DT: There's that infamous London stage invasion that was all over YouTube. The invasion reminded me of the hardcore punk scene back in the '80s with CBGBs and how audience members could jump onstage and interact with the band. Is that something you try to do with your shows when you can, or do you just see what happens with every performance?
Swiley: I like that that happens. It doesn't happen all of the time, but it happens most of the time. You can't force it. It has to be natural. Primal instincts of the masses. I always hated when bands would ask/tell everyone to move forward and get closer to the stage. You can't tell them what to do. They do what they feel like doing, and if they don't do what you want then it's your own fault.
DT: You worked with Mark Ronson for part of your latest album, Arabia Mountain. How was the recording process and working with Ronson?

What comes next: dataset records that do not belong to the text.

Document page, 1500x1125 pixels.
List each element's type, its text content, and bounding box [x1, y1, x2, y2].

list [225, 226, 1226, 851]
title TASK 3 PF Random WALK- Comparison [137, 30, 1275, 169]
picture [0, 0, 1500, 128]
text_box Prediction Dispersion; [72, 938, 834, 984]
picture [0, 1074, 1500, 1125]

Swiley: Working with Mark was absolutely magical. We just really clicked with him. It was everything we had done before and he came in and sprinkled that magic fairy dust on us.
DT: Have you guys already started working on your seventh? What can fans expect?
Swiley: We have started recording our own demos and getting the pre-game on. We are always working towards our next venture.
DT: Currently, what is the band inspired by?
Swiley: I hear amazing new music everyday and am constantly inspired by music made decades before I was born. I'm listening to the Lonesome Drifter as I write this and it makes me want to get back to my roots and do a country album.
DT: Atlanta has such an eclectic music scene. Did Atlanta's musical culture have any influence on the band? Are there any collaborations you would want to do with any of them (say maybe an Outkast/Black Lips split)?
Swiley: Growing up in Georgia had a huge influence on us. Country, gospel, soul, hip-hop — music is all around there. I grew up in a gospel church and that had a big influence on what I do. To this day I've never seen people freak out at a rock show like they do on Sunday morning speaking in tongues and drunk in the Holy Spirit. I've tried to recreate that but it's all in vain. That being said, doing something with Andre 3000 would be amazing. Or Goodie Mob.
DT: Lastly, as Southern gentlemen, how have you guys balanced being the crazy punk rockers that you are to being charming men?
Swiley:You can do both at the same time. We aren't crazy all the time. In fact we are probably the nicest guys you'd ever meet. That's just how we were raised.